What you return should be the complete data below, word for word, with no pictures in it.

■ GIVEN MATERIAL ■
------------
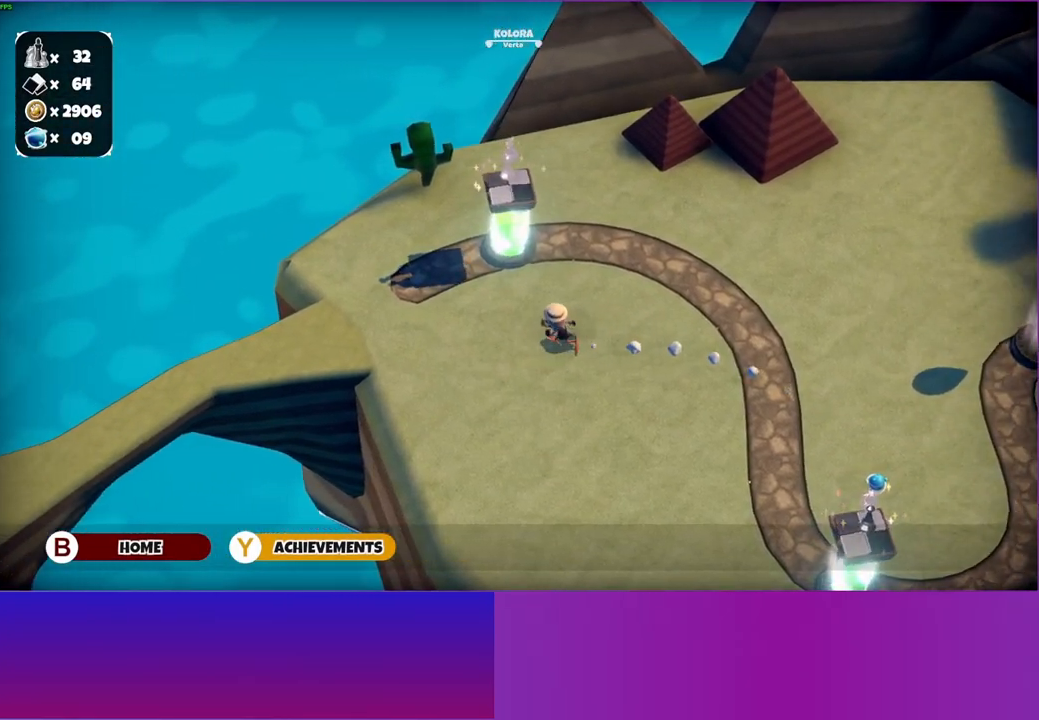
{"buttons": [], "left_stick": "left", "right_stick": "center", "events": []}
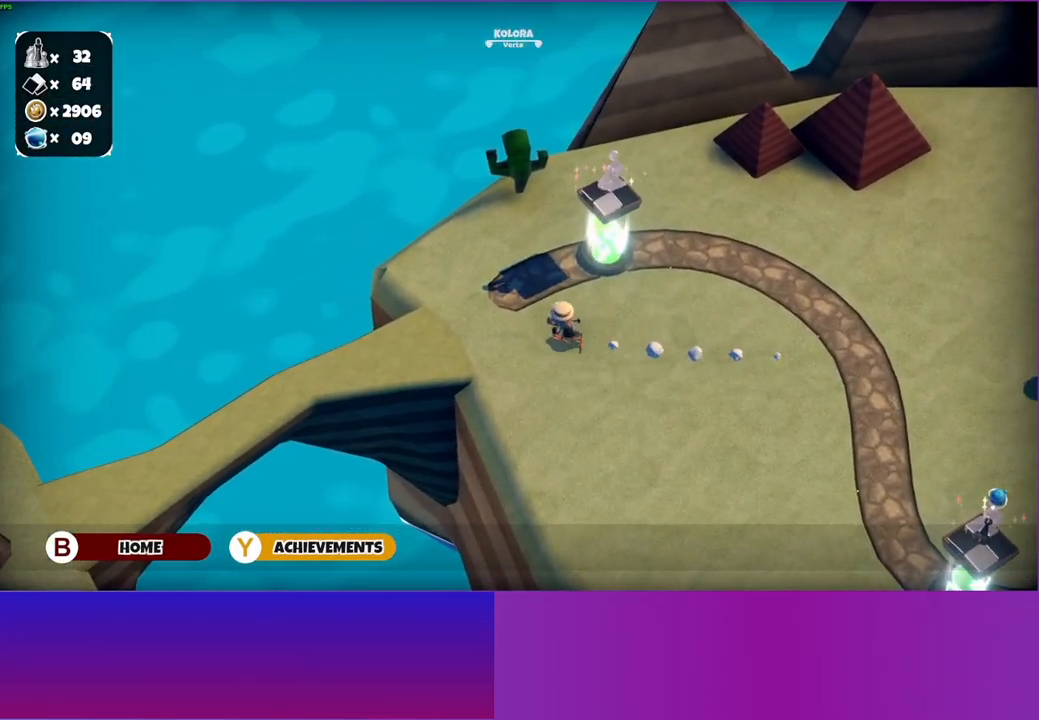
{"buttons": [], "left_stick": "left", "right_stick": "center", "events": []}
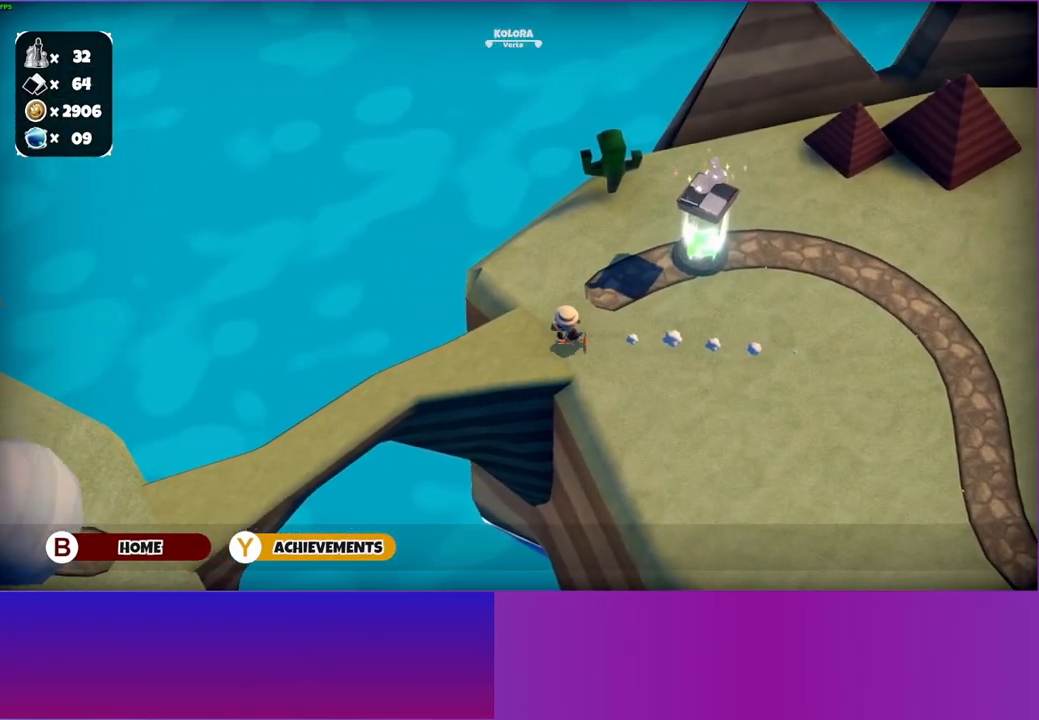
{"buttons": [], "left_stick": "left", "right_stick": "center", "events": []}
------------
■ EXERCISE RESULT ■
{"buttons": [], "left_stick": "left", "right_stick": "center", "events": []}
{"buttons": [], "left_stick": "left", "right_stick": "center", "events": []}
{"buttons": [], "left_stick": "left", "right_stick": "center", "events": []}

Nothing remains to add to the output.